| Période de fabrication : 1975-1999 | Fabricant : INRA ; INRA ; INRA | |
| Domaines : Agronomie, Biologie | Sous-domaines : Biologie animale, Biologie marine, Physiologie | |
| Organisme : INRA | Ville : Saint-Pée-sur-Nivelle | |
| Modèle : | Matériaux : Tôle, Aluminium, Composants électriques |
Description
L'appareil de pêche à l'électricité, dit "Albatros" de l'INRA
fonctionne avec deux appareils indépendants : un groupe électrogène et un générateur d'impulsions appelé "Albatros". Ce dernier, seul élément
conservé, est une boite en tôle d'aluminium bleu dont la face avant porte
les organes de contrôle et de manœuvre, dont un sélecteur de fréquence, un sélecteur de tension, un sélecteur de rapport cyclique, un ampèremètre, un voltmètre, une prise d'anode pour commande à distance, une prise d'anode directe et une prise de cathode, un interrupteur marche-arrêt.

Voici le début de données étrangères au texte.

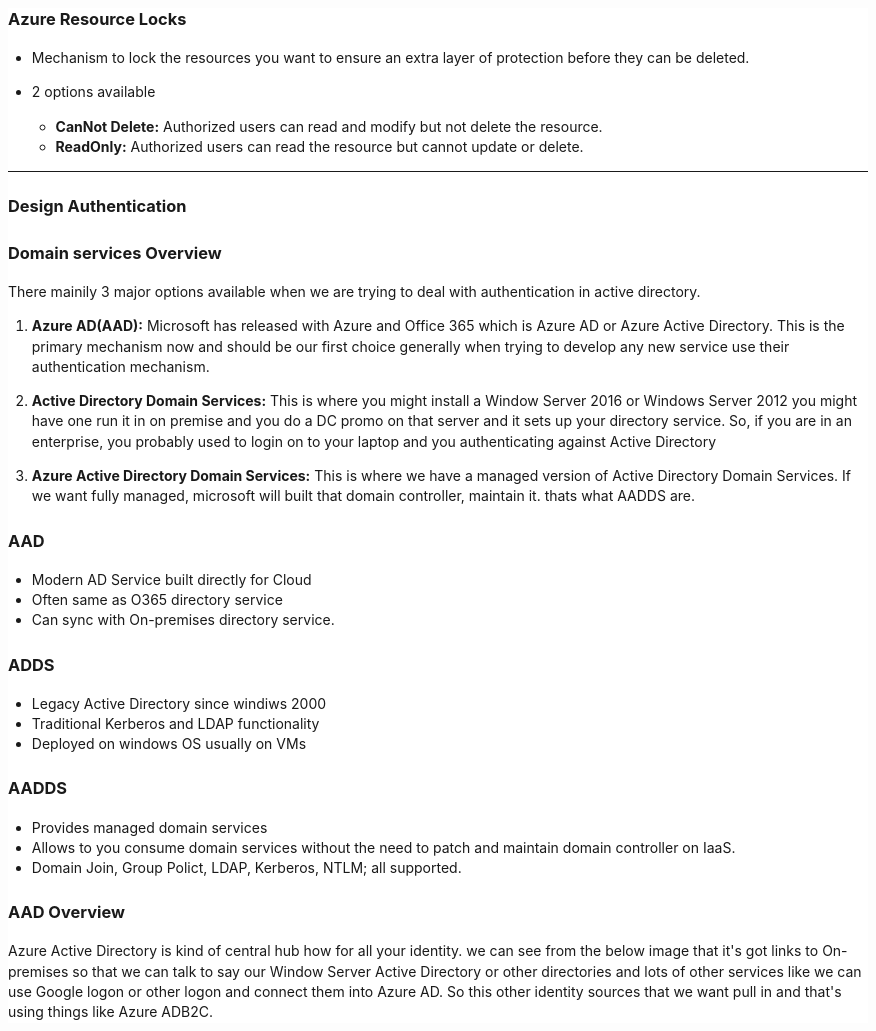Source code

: ### Azure Resource Locks
- Mechanism to lock the resources you want to ensure an extra layer of protection before they can be deleted.

- 2 options available

  * **CanNot Delete:** Authorized users can read and modify but not delete the resource.
  * **ReadOnly:** Authorized users can read the resource but cannot update or delete.
----

### **Design Authentication**


### Domain services Overview
There mainily 3 major options available when we are trying to deal with authentication in active directory. 

1. **Azure AD(AAD):** Microsoft has released with Azure and Office 365 which is Azure AD or Azure Active Directory. This is the primary mechanism now and should be our first choice generally when trying to develop any new service use their authentication mechanism.

2. **Active Directory Domain Services:** This is where you might install a Window Server 2016 or Windows Server 2012 you might have one run it in on premise and you do a DC promo on that server and it sets up your directory service. So, if you are in an enterprise, you probably used to login on to your laptop and you authenticating against Active Directory

3. **Azure Active Directory Domain Services:** This is where we have a managed version of Active Directory Domain Services. If we want fully managed, microsoft will built that domain controller, maintain it. thats what AADDS are.


### AAD
-  Modern AD Service built directly for Cloud
- Often same as O365 directory service
- Can sync with On-premises directory service.

### ADDS
- Legacy Active Directory since windiws 2000
- Traditional Kerberos and LDAP functionality
- Deployed on windows OS usually on VMs

### AADDS
- Provides managed domain services
- Allows to you consume domain services without the need to patch and maintain domain controller on IaaS.
-  Domain Join, Group Polict, LDAP, Kerberos, NTLM; all supported.


### AAD Overview
Azure Active Directory is kind of central hub how for all your identity. we can see from the below image that it's got links to On-premises so that we can talk to say our Window Server Active Directory or other directories and lots of other services like we can use Google logon or other logon and connect them into Azure AD. So this other identity sources that we want pull in and that's using things like Azure ADB2C. 
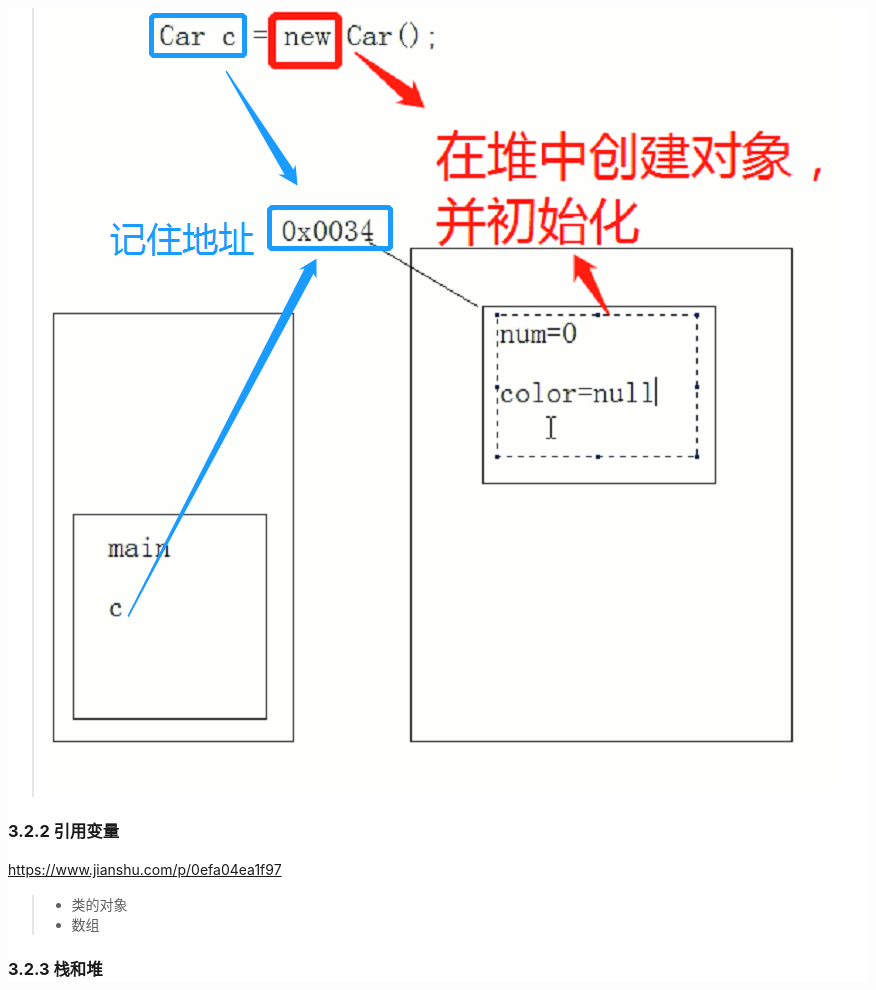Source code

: > ![new时内存变化.png](image/new时内存变化.png)

### 3.2.2 引用变量
https://www.jianshu.com/p/0efa04ea1f97
> * 类的对象
> * 数组

### 3.2.3 栈和堆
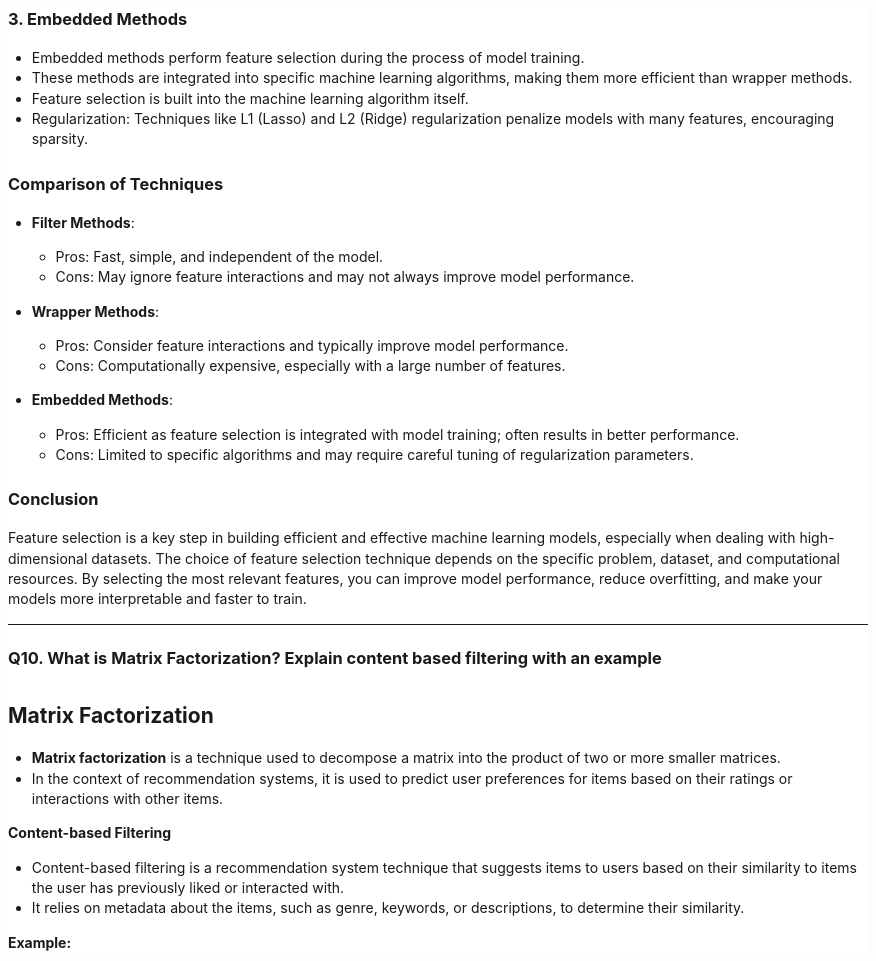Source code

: 
### 3. Embedded Methods

- Embedded methods perform feature selection during the process of model training.
- These methods are integrated into specific machine learning algorithms, making them more efficient than wrapper methods.
- Feature selection is built into the machine learning algorithm itself.
- Regularization: Techniques like L1 (Lasso) and L2 (Ridge) regularization penalize models with many features, encouraging sparsity.


### Comparison of Techniques

- **Filter Methods**:
  - Pros: Fast, simple, and independent of the model.
  - Cons: May ignore feature interactions and may not always improve model performance.

- **Wrapper Methods**:
  - Pros: Consider feature interactions and typically improve model performance.
  - Cons: Computationally expensive, especially with a large number of features.

- **Embedded Methods**:
  - Pros: Efficient as feature selection is integrated with model training; often results in better performance.
  - Cons: Limited to specific algorithms and may require careful tuning of regularization parameters.

### Conclusion

Feature selection is a key step in building efficient and effective machine learning models, especially when dealing with high-dimensional datasets. The choice of feature selection technique depends on the specific problem, dataset, and computational resources. By selecting the most relevant features, you can improve model performance, reduce overfitting, and make your models more interpretable and faster to train.

---

### Q10. What is Matrix Factorization? Explain content based filtering with an example

## Matrix Factorization

- **Matrix factorization** is a technique used to decompose a matrix into the product of two or more smaller matrices.
- In the context of recommendation systems, it is used to predict user preferences for items based on their ratings or interactions with other items.

**Content-based Filtering**

- Content-based filtering is a recommendation system technique that suggests items to users based on their similarity to items the user has previously liked or interacted with.
- It relies on metadata about the items, such as genre, keywords, or descriptions, to determine their similarity.

**Example:**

L'appareil est conçu pour fonctionner en eau de mer, c'est à dire en eau à forte conductivité, pour la pêche à l'épuisette ou la pêche au chalut (l'Albatros se relie dans un cas à l'épuisette en prise "à distance", dans l'autre au chalut en "prise directe").
Pour la pêche à l'épuisette, l'anode est constituée d'un cercle tubulaire en acier inoxydable de 60cm de diamètre, et la cathode d'une toile métallique galvanisée de 1,5m² de superficie. Pour la pêche au chalut, l'anode est formée par une gaine métallique souple qui entoure la bouche du chalut et la cathode par la même toile que précédemment, fixée sous le bateau.
Sous l'action du courant, les poissons et les crustacés tombent en galvanonarcose, et il devient aisé de les capturer.
Utilisation
L'albatros a été mis au point par les chercheurs de la station d'hydrobiologie de
Biarritz (aujourd'hui implantée à St-Pée-sur-Nivelle) en 1976. C'est le premier appareil de pêche à l'électricité utilisable en mer comme en on utilisait déjà dans les eaux douces et saumâtres.